To hear their chief negotiator, Saeb Erekat, tell the Israelis that the Palestinians are ready to concede “the biggest Yerushalayim in Jewish history” – even using the Hebrew word for the city – will strike many as an act of humiliation.
Referring to Ariel Sharon as a “friend” will offend those Palestinians who still revile the former prime minister as the “Butcher of Beirut” for his role in the 1982 Israeli invasion of Lebanon.
Telling Tzipi Livni, Israel‘s then foreign minister, on the eve of national elections “I would vote for you” will strike many Palestinians as grovelling of a shameful kind.
It is this tone which will stick in the throat just as much as the substantive concessions on land or, as the Guardian will reveal in coming days, the intimate level of secret co-operation with Israeli security forces or readiness of Palestinian negotiators to give way on the highly charged question of the right of return for Palestinian refugees.
Of course it should be said that this cache of papers is not exhaustive and may have been leaked selectively; other documents might provide a rather different impression. Nevertheless, these texts will do enormous damage to the standing of the Palestinian Authority and to the Fatah party that leads it. Erekat himself may never recover his credibility.
But something even more profound is at stake: these documents could discredit among Palestinians the very notion of negotiation with Israel and the two-state solution that underpins it.
And yet there might also be an unexpected boost here for the Palestinian cause. Surely international opinion will see concrete proof of how far the Palestinians have been willing to go, ready to move up to and beyond their “red lines”, conceding ground that would once have been unthinkable – none more so than on Jerusalem.
In the blame game that has long attended Middle East diplomacy, this could see a shift in the Palestinians’ favour.
The effect of these papers on Israel will be the reverse.

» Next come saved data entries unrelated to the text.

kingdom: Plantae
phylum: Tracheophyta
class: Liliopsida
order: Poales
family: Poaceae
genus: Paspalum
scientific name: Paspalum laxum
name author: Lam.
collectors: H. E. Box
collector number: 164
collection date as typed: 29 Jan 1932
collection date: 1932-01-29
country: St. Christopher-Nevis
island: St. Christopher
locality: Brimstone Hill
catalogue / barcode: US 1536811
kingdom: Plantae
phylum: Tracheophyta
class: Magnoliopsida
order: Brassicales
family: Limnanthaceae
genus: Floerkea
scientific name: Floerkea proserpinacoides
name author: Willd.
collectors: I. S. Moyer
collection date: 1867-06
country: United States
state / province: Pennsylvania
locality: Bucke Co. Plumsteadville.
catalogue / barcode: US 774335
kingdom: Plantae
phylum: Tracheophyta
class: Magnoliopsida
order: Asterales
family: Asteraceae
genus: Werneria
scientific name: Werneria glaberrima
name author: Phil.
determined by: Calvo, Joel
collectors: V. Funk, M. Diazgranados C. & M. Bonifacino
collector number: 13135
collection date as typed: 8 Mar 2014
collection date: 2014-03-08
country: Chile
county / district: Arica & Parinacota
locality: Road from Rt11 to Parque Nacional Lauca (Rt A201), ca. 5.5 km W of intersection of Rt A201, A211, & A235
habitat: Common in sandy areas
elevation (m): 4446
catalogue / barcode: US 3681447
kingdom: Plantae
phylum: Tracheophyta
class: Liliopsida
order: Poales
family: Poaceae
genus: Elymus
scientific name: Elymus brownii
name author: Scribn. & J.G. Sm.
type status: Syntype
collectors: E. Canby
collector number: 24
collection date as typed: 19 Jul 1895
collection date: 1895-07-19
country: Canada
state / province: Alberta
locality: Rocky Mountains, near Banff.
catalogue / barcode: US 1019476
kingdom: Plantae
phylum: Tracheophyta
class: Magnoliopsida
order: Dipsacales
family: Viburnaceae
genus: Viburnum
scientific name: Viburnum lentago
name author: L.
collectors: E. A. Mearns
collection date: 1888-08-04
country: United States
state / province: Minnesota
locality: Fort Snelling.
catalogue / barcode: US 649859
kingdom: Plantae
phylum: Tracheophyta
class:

They will cause little trouble inside the country. There are no exposés of hypocrisy or double talk; on the contrary, the Israelis’ statements inside the negotiating room echo what they have consistently said outside it. Livni in particular – now leader of the Israeli opposition – will be heartened that no words are recorded here to suggest she was ever a soft touch.
Still, in the eyes of world opinion that very consistency will look much less admirable. These papers show that the Israelis were intransigent in public – and intransigent in private.